--- Information supplied ---

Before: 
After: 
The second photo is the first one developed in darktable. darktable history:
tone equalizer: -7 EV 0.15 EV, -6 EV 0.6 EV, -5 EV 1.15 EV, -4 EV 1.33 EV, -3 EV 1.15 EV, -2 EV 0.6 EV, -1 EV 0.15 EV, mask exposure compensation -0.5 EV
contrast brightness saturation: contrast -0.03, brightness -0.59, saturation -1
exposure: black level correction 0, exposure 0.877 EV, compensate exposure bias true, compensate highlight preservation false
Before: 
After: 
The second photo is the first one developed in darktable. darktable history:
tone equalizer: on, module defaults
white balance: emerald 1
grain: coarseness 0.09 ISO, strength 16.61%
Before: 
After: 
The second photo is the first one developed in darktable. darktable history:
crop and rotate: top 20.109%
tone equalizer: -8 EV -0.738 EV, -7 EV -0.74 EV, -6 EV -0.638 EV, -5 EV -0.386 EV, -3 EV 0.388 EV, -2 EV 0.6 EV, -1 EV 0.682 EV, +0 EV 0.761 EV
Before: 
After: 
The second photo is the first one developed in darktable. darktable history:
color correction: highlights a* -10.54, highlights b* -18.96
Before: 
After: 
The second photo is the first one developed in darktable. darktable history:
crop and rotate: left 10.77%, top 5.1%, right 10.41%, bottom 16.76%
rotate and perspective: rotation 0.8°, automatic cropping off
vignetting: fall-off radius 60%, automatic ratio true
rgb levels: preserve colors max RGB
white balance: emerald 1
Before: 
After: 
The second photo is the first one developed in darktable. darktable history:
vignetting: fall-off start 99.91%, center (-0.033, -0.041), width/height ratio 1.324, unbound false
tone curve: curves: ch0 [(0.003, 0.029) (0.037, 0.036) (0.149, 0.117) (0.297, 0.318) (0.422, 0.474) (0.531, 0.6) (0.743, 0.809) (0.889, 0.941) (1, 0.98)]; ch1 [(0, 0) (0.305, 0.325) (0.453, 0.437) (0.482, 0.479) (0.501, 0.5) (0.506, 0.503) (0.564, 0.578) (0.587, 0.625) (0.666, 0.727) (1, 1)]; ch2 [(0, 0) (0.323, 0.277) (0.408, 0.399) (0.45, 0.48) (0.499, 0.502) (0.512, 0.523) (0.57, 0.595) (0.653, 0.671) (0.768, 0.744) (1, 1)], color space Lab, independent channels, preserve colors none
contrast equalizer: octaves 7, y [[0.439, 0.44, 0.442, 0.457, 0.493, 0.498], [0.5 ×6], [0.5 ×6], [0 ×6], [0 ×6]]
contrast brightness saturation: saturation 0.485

---

• [Exercise] Output every line of the records above as a JSON array of strings, one string per line, and omit any blank lines.

• [Expected answer]
[
  "Before: ",
  "After: ",
  "The second photo is the first one developed in darktable. darktable history:",
  "tone equalizer: -7 EV 0.15 EV, -6 EV 0.6 EV, -5 EV 1.15 EV, -4 EV 1.33 EV, -3 EV 1.15 EV, -2 EV 0.6 EV, -1 EV 0.15 EV, mask exposure compensation -0.5 EV",
  "contrast brightness saturation: contrast -0.03, brightness -0.59, saturation -1",
  "exposure: black level correction 0, exposure 0.877 EV, compensate exposure bias true, compensate highlight preservation false",
  "Before: ",
  "After: ",
  "The second photo is the first one developed in darktable. darktable history:",
  "tone equalizer: on, module defaults",
  "white balance: emerald 1",
  "grain: coarseness 0.09 ISO, strength 16.61%",
  "Before: ",
  "After: ",
  "The second photo is the first one developed in darktable. darktable history:",
  "crop and rotate: top 20.109%",
  "tone equalizer: -8 EV -0.738 EV, -7 EV -0.74 EV, -6 EV -0.638 EV, -5 EV -0.386 EV, -3 EV 0.388 EV, -2 EV 0.6 EV, -1 EV 0.682 EV, +0 EV 0.761 EV",
  "Before: ",
  "After: ",
  "The second photo is the first one developed in darktable. darktable history:",
  "color correction: highlights a* -10.54, highlights b* -18.96",
  "Before: ",
  "After: ",
  "The second photo is the first one developed in darktable. darktable history:",
  "crop and rotate: left 10.77%, top 5.1%, right 10.41%, bottom 16.76%",
  "rotate and perspective: rotation 0.8°, automatic cropping off",
  "vignetting: fall-off radius 60%, automatic ratio true",
  "rgb levels: preserve colors max RGB",
  "white balance: emerald 1",
  "Before: ",
  "After: ",
  "The second photo is the first one developed in darktable. darktable history:",
  "vignetting: fall-off start 99.91%, center (-0.033, -0.041), width/height ratio 1.324, unbound false",
  "tone curve: curves: ch0 [(0.003, 0.029) (0.037, 0.036) (0.149, 0.117) (0.297, 0.318) (0.422, 0.474) (0.531, 0.6) (0.743, 0.809) (0.889, 0.941) (1, 0.98)]; ch1 [(0, 0) (0.305, 0.325) (0.453, 0.437) (0.482, 0.479) (0.501, 0.5) (0.506, 0.503) (0.564, 0.578) (0.587, 0.625) (0.666, 0.727) (1, 1)]; ch2 [(0, 0) (0.323, 0.277) (0.408, 0.399) (0.45, 0.48) (0.499, 0.502) (0.512, 0.523) (0.57, 0.595) (0.653, 0.671) (0.768, 0.744) (1, 1)], color space Lab, independent channels, preserve colors none",
  "contrast equalizer: octaves 7, y [[0.439, 0.44, 0.442, 0.457, 0.493, 0.498], [0.5 ×6], [0.5 ×6], [0 ×6], [0 ×6]]",
  "contrast brightness saturation: saturation 0.485"
]